"Remember? She was 19kg when you amputated her leg?" the slim writer asked me. "Now she is 31 g. I had fed her well."
"How can I ever forget her?" I was impressed with the care given as I thought this hamster would never live after such a drastic surgery. Being amputated at the knee and being such a tiny creature. And the delay in seeking surgery due to Vet 1's advice. The suspected bone cancer had not spread since the leg was cut away. That is why she is alive now. 31 g from 19 g. What an achievement.
"There are some dwarf hamsters that stand out." The other vet had delayed her operation and the tumour exploded in size to a 10-cent disc coin mass stuck to the knee and nearby areas.
Furthermore her sibling had this smelly ear and had died, at the weight of 19g, after 4 operations.
"This sibling had no ear problem at all," the lady said. "She has been scratching her left ear."
"Was she housed together with the sibling?"
"No, she lives alone all the while," she said.
"How come she got her ear infected?" I asked. She shook her head. The hamster squeaked loudly when touched.
"There is only one common connection between the two siblings," I said. "And that is you, the owner".
The writer smiled. Themes are relevant to a writer and there is a theme in "ear infections and hamster owner".

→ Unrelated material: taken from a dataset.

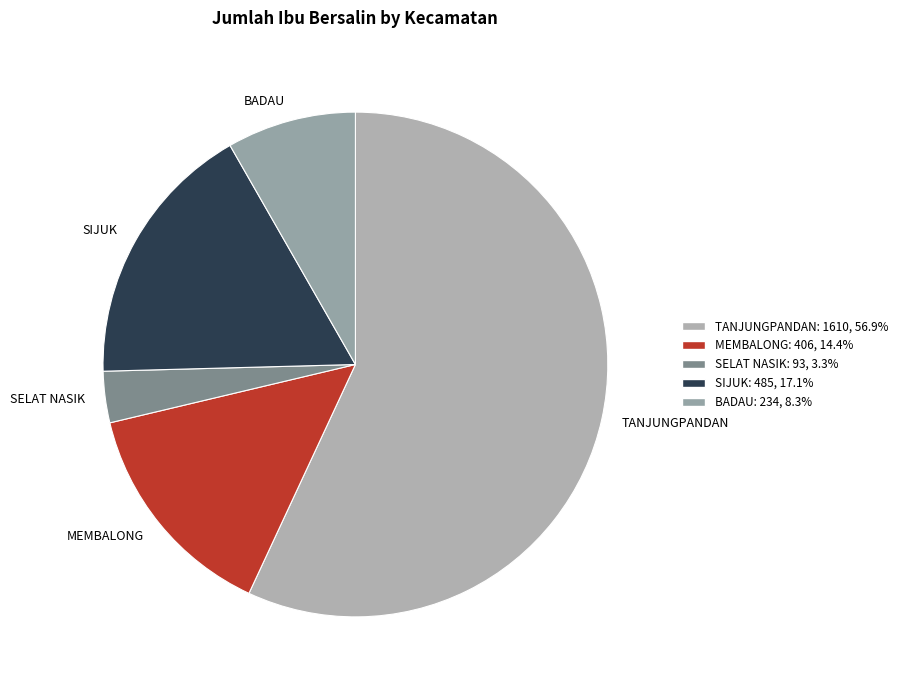

Approximately how many times larger is the value at MEMBALONG compared to SELAT NASIK?

4.4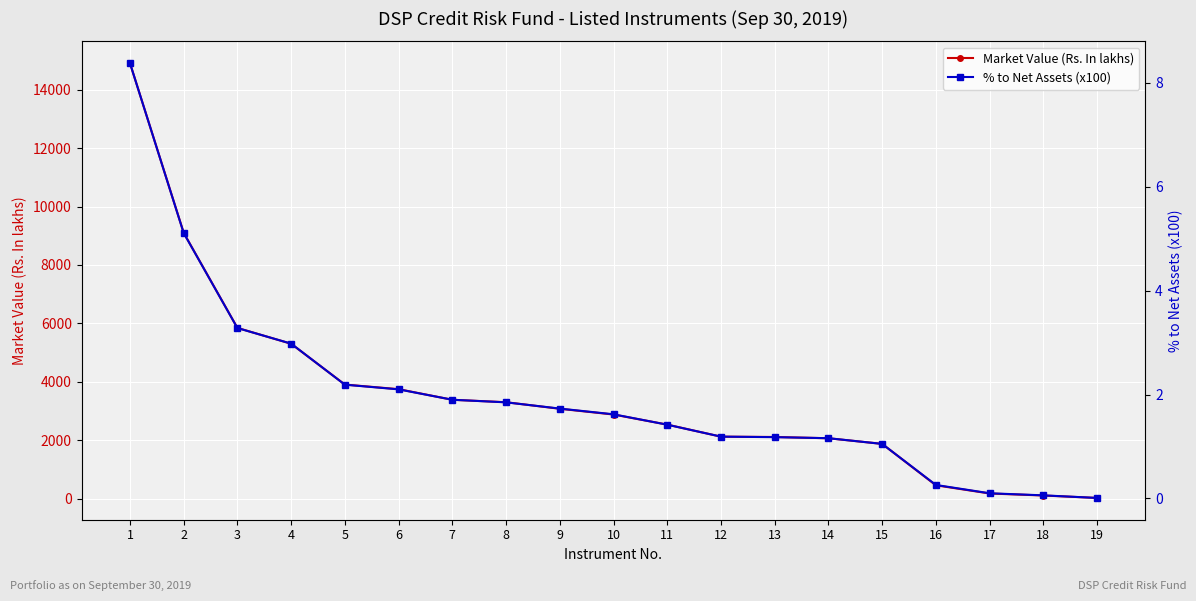

What is the total value across all series at 1?

14920.9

"She is hard to handle," the lady said when I suggested some ear drops.
I put the hamster under isoflurane gas and showed 1 polytechnic student who turned up by himself how the hamster's ear is irrigated.
The next day, the hamster was not scratching her left ear. But she started scratching her right ear. I phoned the owner to take her home and observe. "If it is ear tumour," I assumed due to the age, the non-use of hamster sand bath, the fact that the sibling had died from ear infection and cyst and probably tumour, "I may need to remove the ear canal early. Wait for 2 weeks and see what happens."